5. The Product Insight
What we built for the development workflow is structurally identical to what we sell as Policy OS:
| Policy OS Deliverable | Development Implementation |
|---|---|
mcp_contract.yaml | .pi/settings.json + cross-loaded skills |
agent_contract.yaml | Bash guard rules + quality gate event handlers |
outcome_contract.md | APPEND_SYSTEM.md + prompt templates |
golden_tasks.yaml | Pre-commit checks + typecheck/lint on completion |
runbook.md | Interactive commands (/linear, /fleet, /deploy) |
The harness IS the policy. The configuration IS the contract.
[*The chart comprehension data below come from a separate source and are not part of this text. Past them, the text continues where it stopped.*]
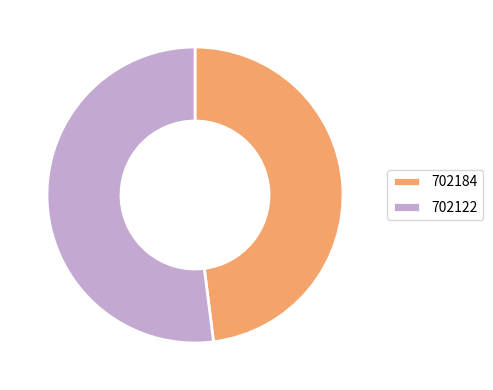

What is the smallest slice in the pie chart?

702184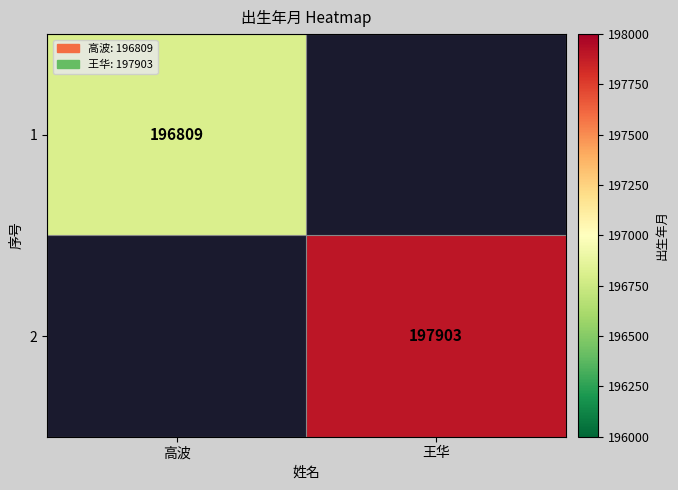

Is it true that 1 equals 196809 at 高波?

True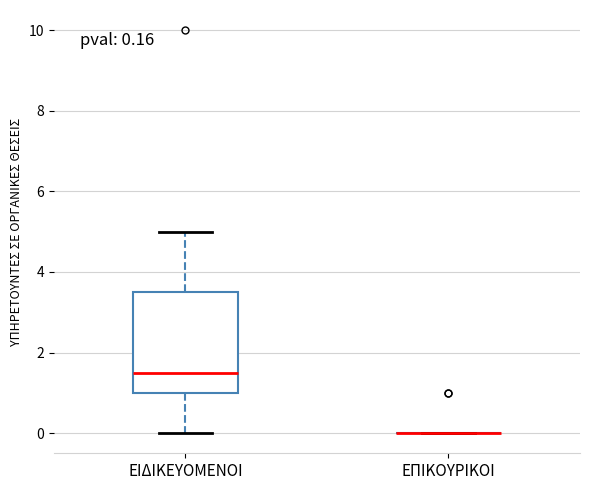

Comparing the boxes themselves (not the whiskers), which one is the tallest?

ΕΙΔΙΚΕΥΟΜΕΝΟΙ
The development workflow IS the first client.
6. Distribution as Discovery
The Pi package ecosystem enables a new funnel:
pi install npm:@create-something/pi-three-tier-framework
→ Developer learns Database/Automation/Judgment
→ Classifies their own systems
pi install npm:@create-something/pi-policy-os
→ Developer runs /policy-check
→ Sees governance score and gaps
→ Contacts createsomething.agency This mirrors the MCP-First Thesis: the entry point is connectivity (installable agent configuration), not intelligence (full consulting engagement).
7. Conclusion
Policy OS is not a product category — it is a consequence of the Three-Tier Framework applied to any agent-governed workflow. When you configure quality gates, you are building Database checks. When you register custom tools, you are building Automation. When you write domain skills and prompt templates, you are building Judgment artifacts.
The creation moat — understanding what to build, not just how to install it — applies to agent harness configuration just as it applies to MCP server creation. Both require domain expertise combined with protocol knowledge. Both are hard to commoditize.